Riprendo le “trasmissioni” dopo un’estate di silenzio, in occasione di uno strano anniversario.
Nove anni fa iniziava per me un anno che sarebbe stato piacevole come una colica da patatas bravas strafritte nella peggio bettola del Raval, ma che mi avrebbe portato a essere la barzelletta che sono adesso: quella che va sempre in giro con gli ex. Due di loro sono, infatti, parte della mia famiglia allargata, quella che mi sono scelta. Perché in quell’anno che cominciava oggi, nove anni fa, ho imparato lebbbasi dell’ammore, quelle che possiamo ripetere a pappardella ma che, curiosamente, abbiamo bisogno di sperimentare per crederci davvero.
Tipo:
- la gente non sceglie di essere attratta da noi, o da un elefante rosa se è per questo: sull’ammmore si può lavorare, ma l’attrazione iniziale, non solo fisica, c’è o non c’è. Possiamo sbatterci quanto vogliamo, ma nessuna caduta in rovesciata dall’Empire State Building, con tanto di inchino all’atterraggio, gli farà “cambiare idea”. I gusti personali non sono un’idea;
- questo non significa che una persona possa trattarci come spazzatura. Se uno di domenica preferisce fare il bucato dei delicati a uscire con noi, fatti suoi, ma una domanda gliela farei. La risposta potrebbe essere: “Non ci posso fare niente se non vali abbastanza”. In quel caso, è consigliata la fuga senza voltarsi;
- soprattutto, va rivalutato il concetto di “perdere tempo“.
Intendiamoci.
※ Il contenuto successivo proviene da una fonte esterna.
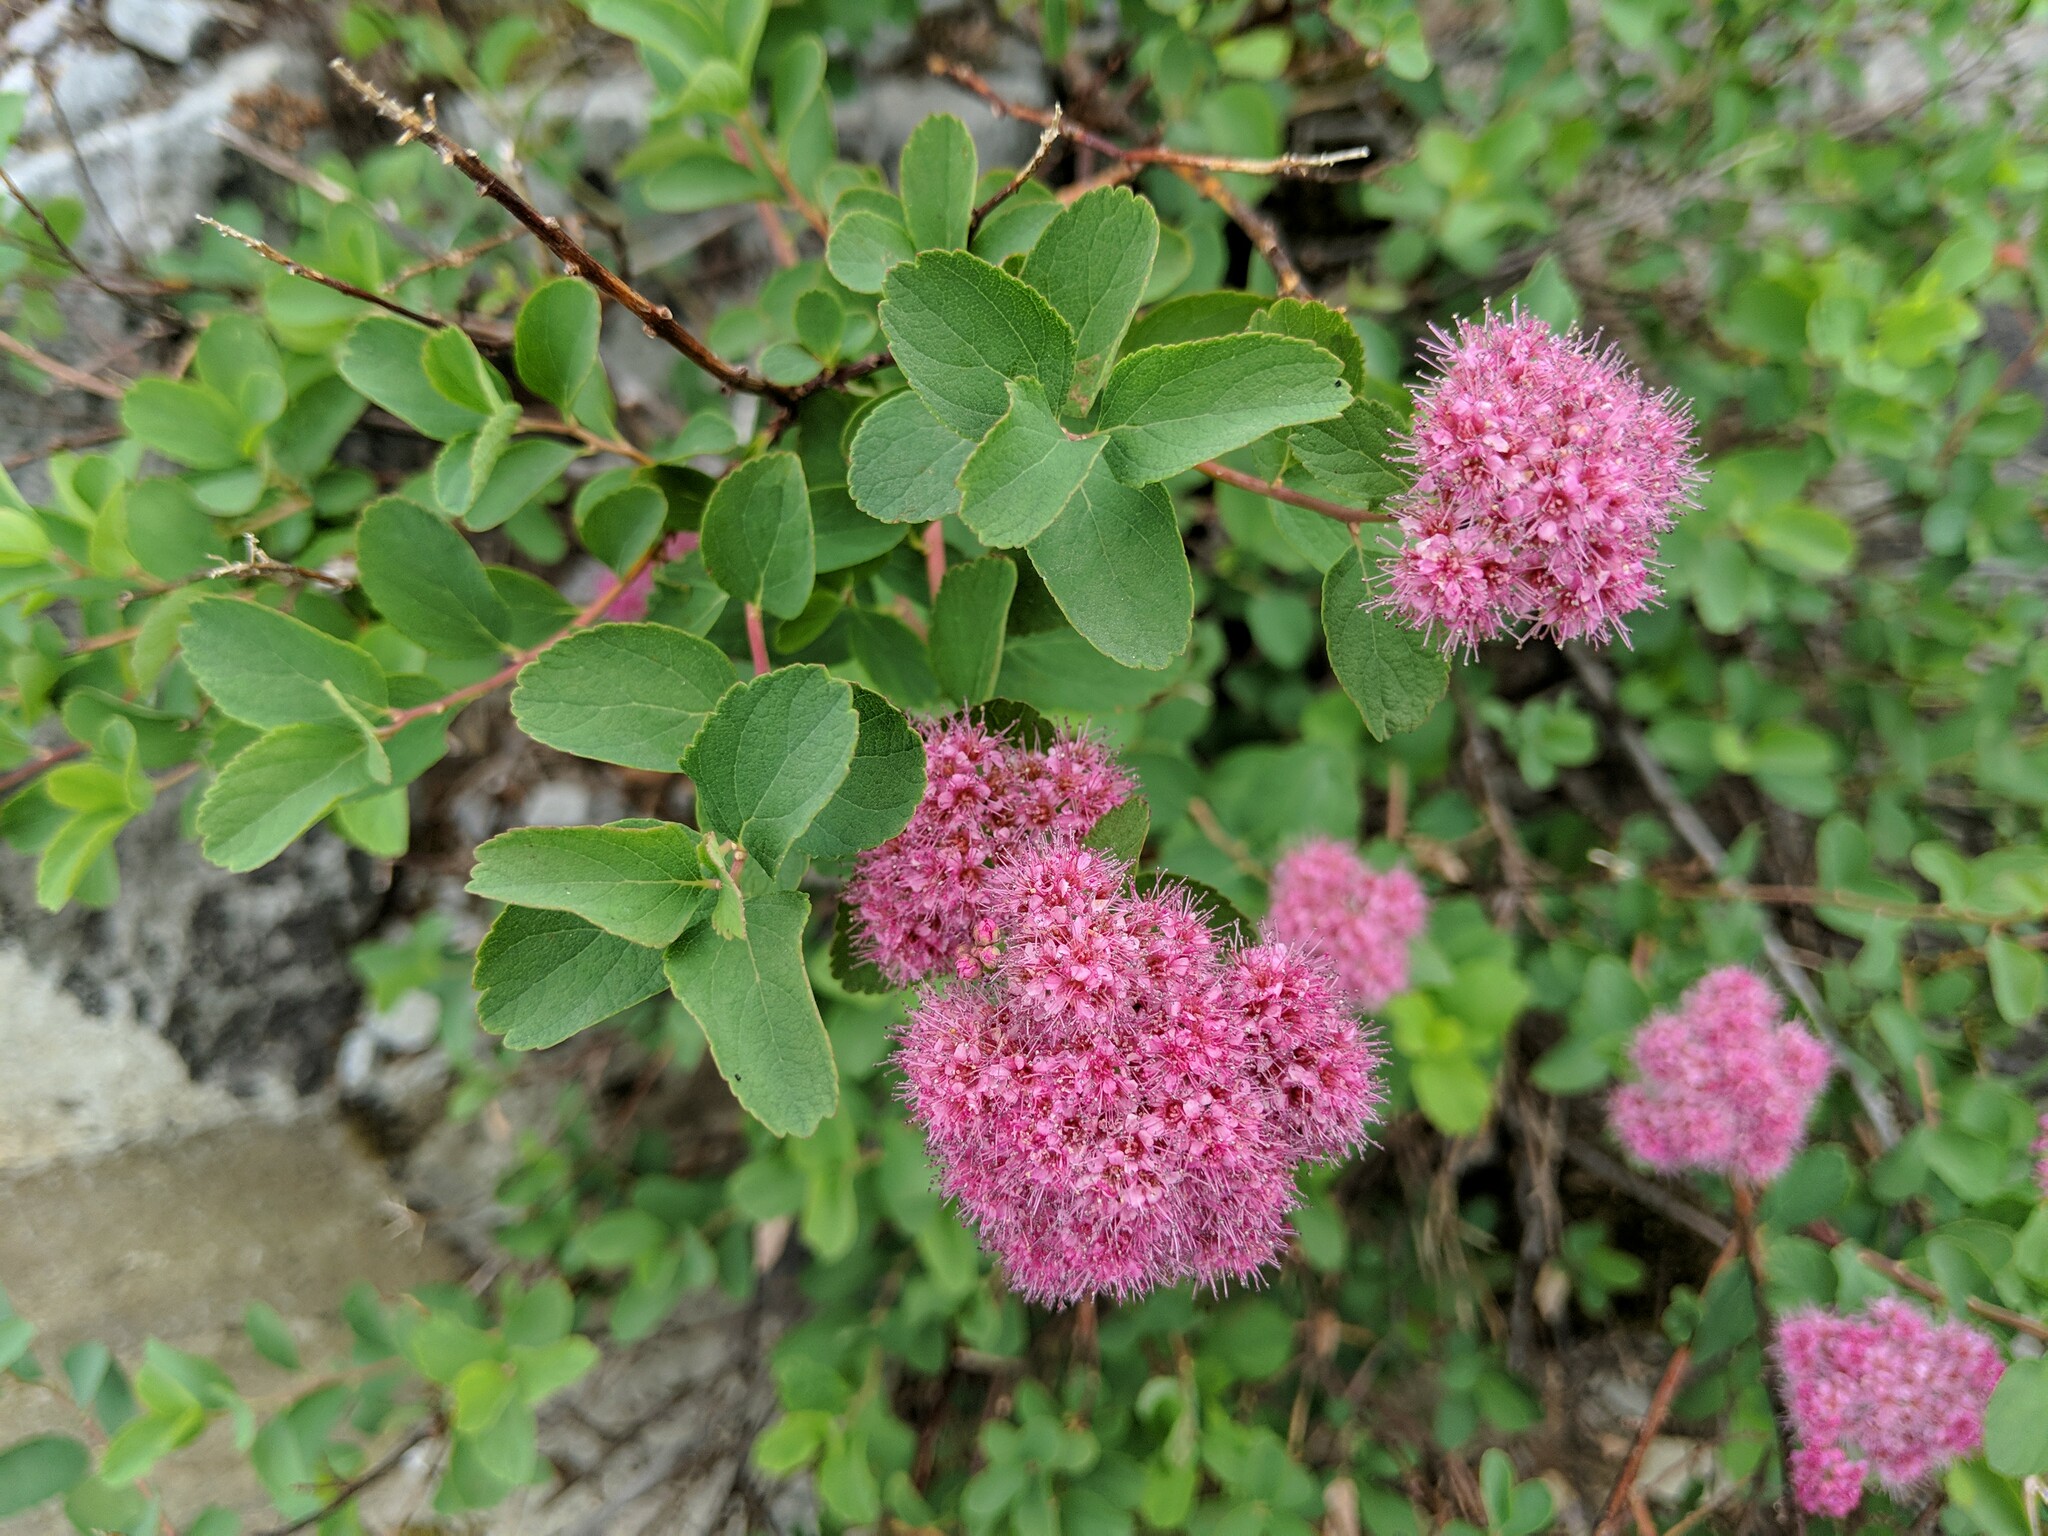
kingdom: Plantae
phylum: Tracheophyta
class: Magnoliopsida
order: Rosales
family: Rosaceae
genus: Spiraea
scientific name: Spiraea splendens
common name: Subalpine meadowsweet
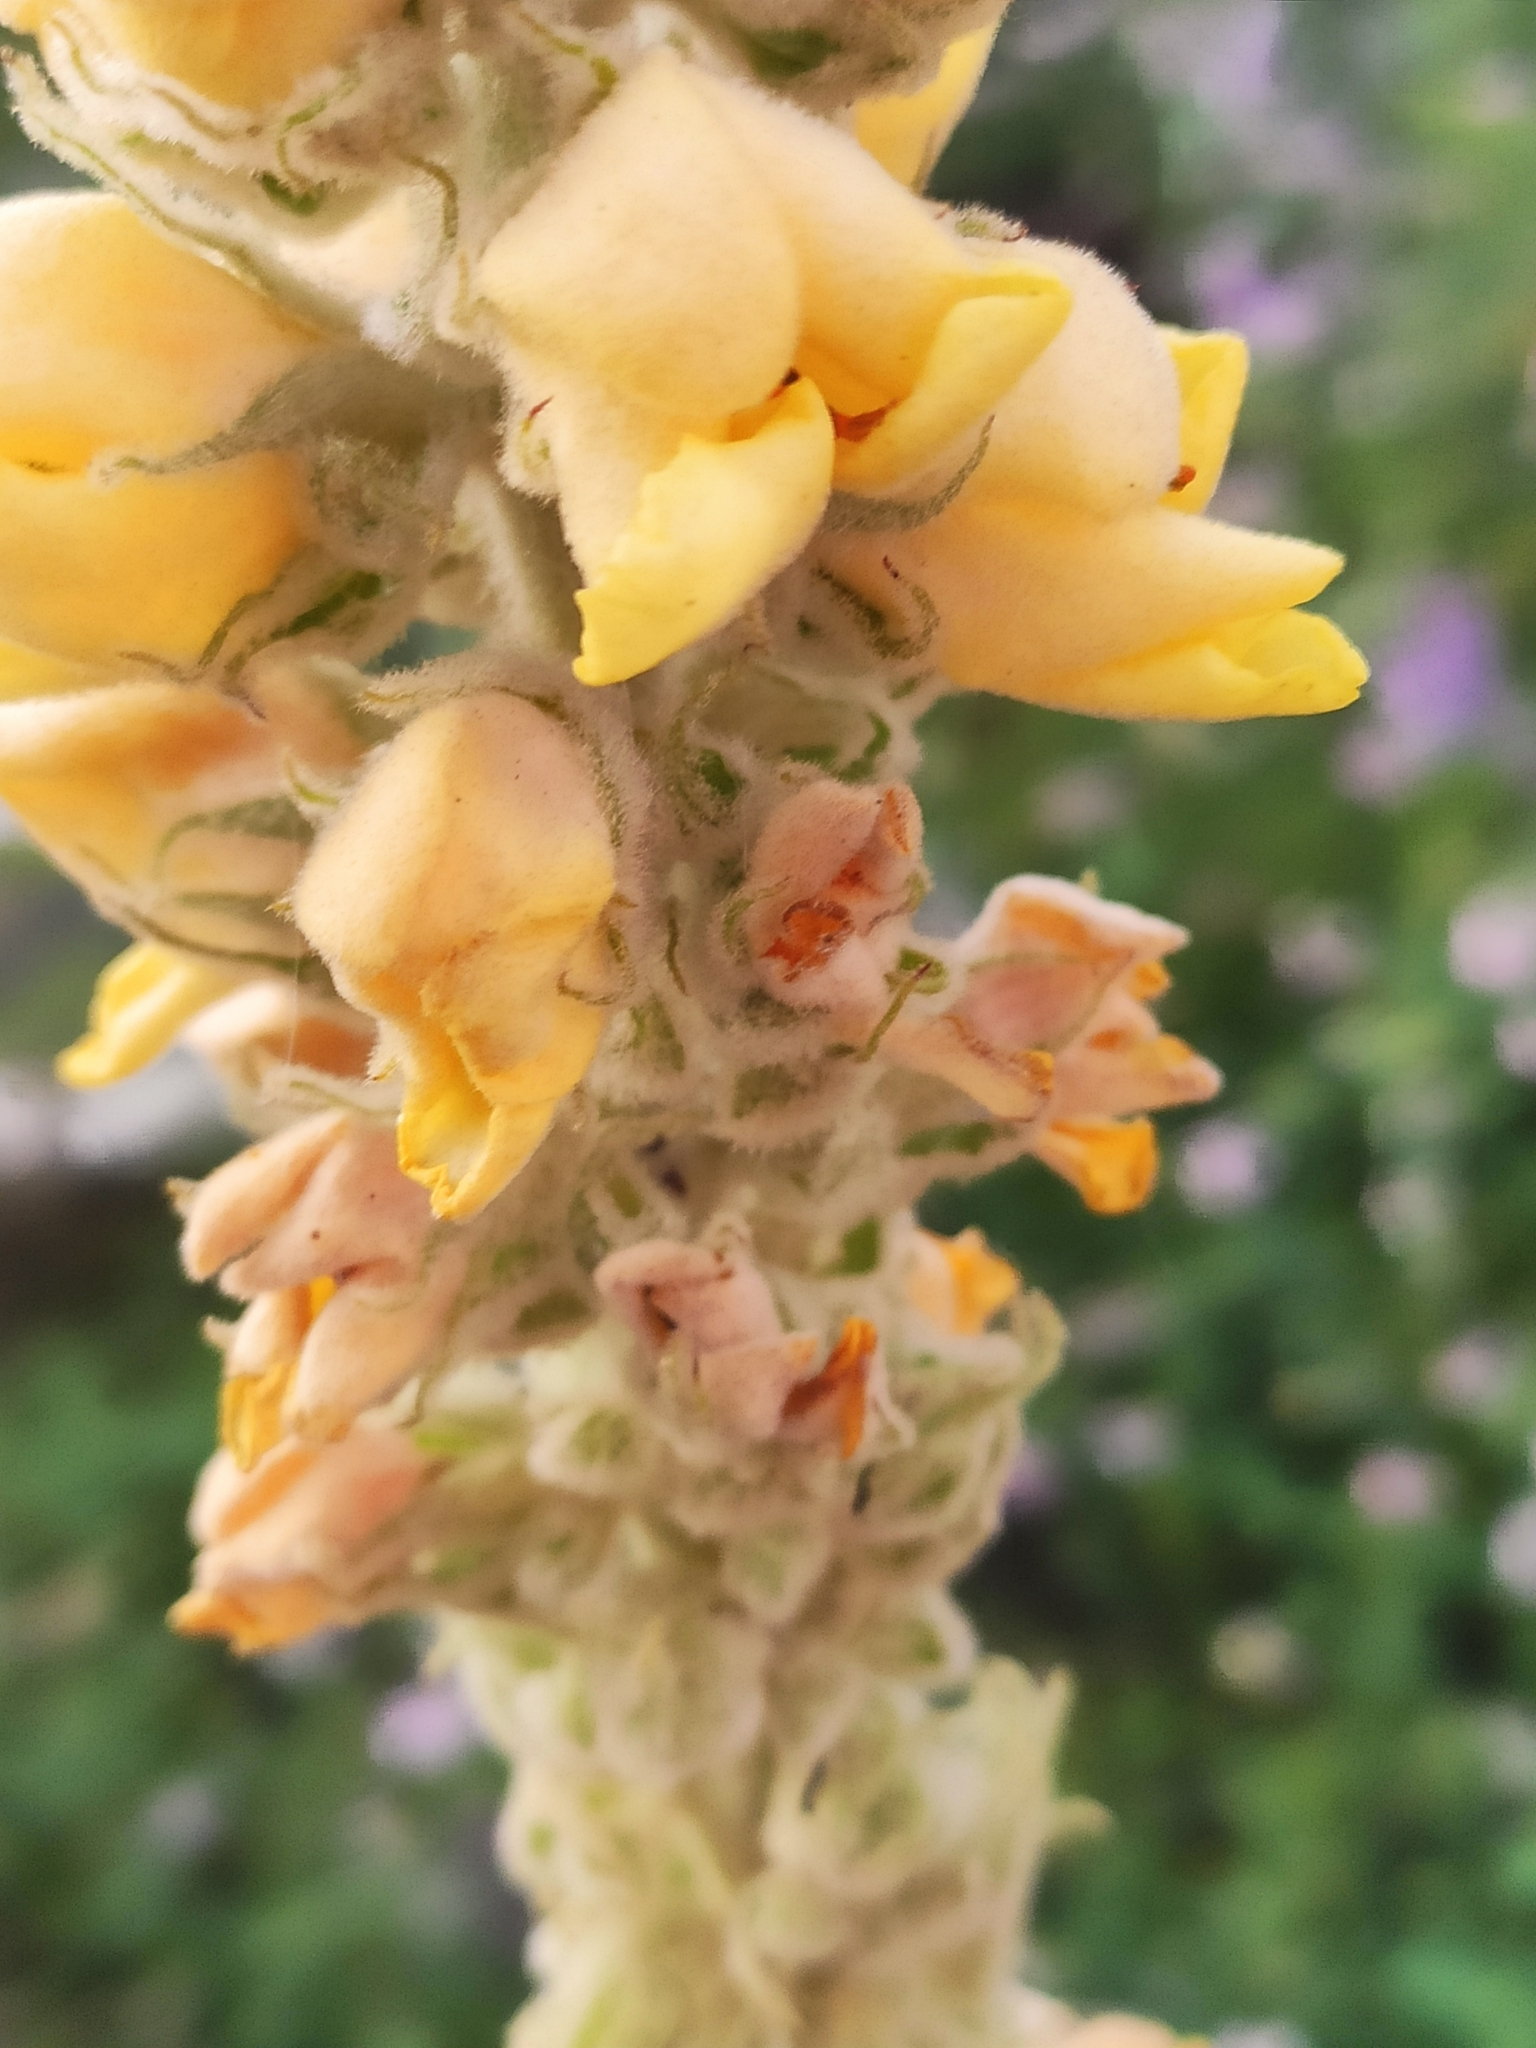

Rinnego ora e sempre l’idea che, se una relazione finisce in una rottura, abbiamo perso tempo, e lo rinnego anche sapendo che in certe questioni (per esempio, il mio antico “desiderio di maternità”) l’idea di tempo perso non sia troppo peregrina. Ma no, non funziona così. Ed è anche anacronistico applicare alla me di nove anni fa il concetto che ho adesso di “perdita di tempo”.
Però in quell’anno simpatico che mi iniziava oggi, nove anni fa, ho iniziato a pormi un quesito che adesso si fanno in tante: quanto tempo e quante energie investiamo nell’ingrato compito di piacere a qualcun altro? Spesso, guarda un po’, il fortunato appartiene a un genere diverso dal nostro, un genere a caso che ancora oggi “tetiene il potere”, come cantava uno. In quest’anno avrei potuto svolgere bene il posgrado che invece ho concluso a malapena, e che era comunque una mezza truffa (non accettate mai questi titoletti che valgono solo nell’università che li rilascia). Oppure l’avrei mandato alle ortiche per qualcosa di più interessante, e magari remunerativo. In quel periodo mi sono comunque diplomata come insegnante di italiano, perché nella mia mentalità un po’ robotica non esistono scuse di nessun tipo all’inefficienza (un’altra cosa su cui dovremmo lavorare in paranza). Ma volete mettere se avessi avuto le energie adatte, e la testa sintonizzata sulle mie necessità? Quelle vere, dico.
Insomma, ho smesso di trovare risibile o semplificatoria la teoria per cui “mentre noi pensiamo a loro, loro dominano il mondo”.
E se sono sparita per l’estate, e in questi mesi, è stato perché mi stavo arripigliando: ho scritto un bel resoconto di quest’annetto simpatico che mi ha fatto perdere svariati chili (recuperati con gli interessi, per fortuna!) trasformandomi nella scoppiata asociale, ma tutto sommato tranquilla, che sono adesso.
Non so se riuscirò mai a pubblicare Fame, come ho chiamato il manoscritto. Ma voglio che lo leggiate, prima o poi, a costo di pubblicarmelo da sola.
Magari quello che è successo a me potrebbe farvi venire la voglia di non imitarmi.
Ogni tanto perfino io servo a qualcosa.